**DOCUMENT SEGMENT:**
☆ ☆ ☆

Over the following years, the company developed innovations for in-circuit test and functional test or FCT. One, the pneumatically actuated "clamshell" test fixture, electrically probes a circuit board from both sides.

The company also combined in-circuit test with functional test in the same test fixture in 2004, by developing (and patenting) the two-stage fixture having pins of two different lengths, and compressing to two different heights.

== Milestones ==
The company devised a method for applying strain gage testing to determining the stresses placed on circuit boards by the hundreds or thousands of test probes used to make electrical contact therewith. This is useful because each test probe (a.k.a. "pogo pin") exerts several ounces of force on the device under test (DUT). When the test fixture has thousands of test probes, the sum of the individual probe forces can reach hundreds of pounds. Such force is sufficient to deform the DUT (a printed circuit board, for example) to the point where the attached inflexible electronic component packages (such as Ball Grid Arrays) may fracture, or their solder joints may fail. Strain gage testing can reveal areas on the DUT where these net forces are excessive when the DUT is clamped into the test fixture, thus showing where supports must be added to the opposite side of the test fixture to counteract the test probe forces. Where a support counteracts the test probe forces, the test probe force is converted from a deformative force distorting the DUT to a compressive force, squeezing the DUT circuit board without deforming its generally planar shape.

☆ ☆ ☆

**EXCERPTED DATA:**
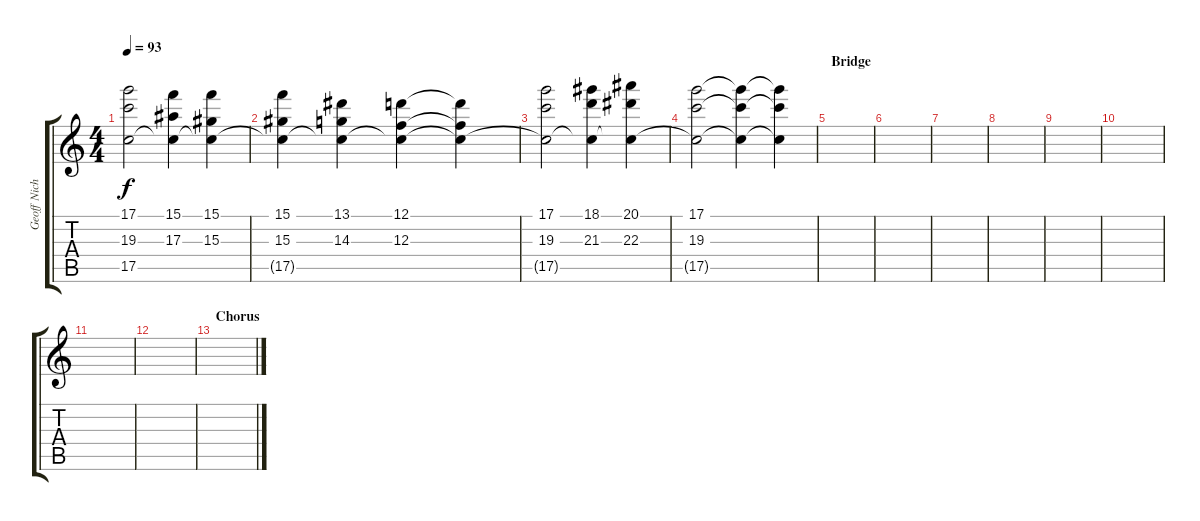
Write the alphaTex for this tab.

\track ("Geoff Nichols" "Geoff Nich") {instrument rockorgan}
\staff {score tabs}
\tuning (D5 A4 F4 C4 G3 D3) {hide}
\ts (4 4)
\tempo 93
\clef g2
\ks c
(17.1 19.3 17.5{t}).2{dy f} (15.1 17.3 17.5{t}).4 (15.1 15.3 17.5{t}).4 |
(15.1 15.3 17.5{t}).4 (13.1 14.3 17.5{t}).4 (12.1 12.3 17.5{t}).4 (12.1{t} 12.3{t} 17.5{t}).4 |
(17.1 19.3 17.5{t}).2 (18.1 21.3 17.5{t}).4 (20.1 22.3 17.5{t}).4 |
(17.1 19.3 17.5{t}).2 (17.1{t} 19.3{t} 17.5{t}).4 (17.1{t} 19.3{t} 17.5{t}).4 |
\section ("" "Bridge")
|
|
|
|
|
|
|
|
\section ("" "Chorus")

☆ ☆ ☆

**WRITTEN EXERCISE:** From the passage on circuit board test fixtures above, output the part that begins at the words "The company also" and ends after the words "two different heights.", copied exactly.

**WRITTEN SOLUTION:**
The company also combined in-circuit test with functional test in the same test fixture in 2004, by developing (and patenting) the two-stage fixture having pins of two different lengths, and compressing to two different heights.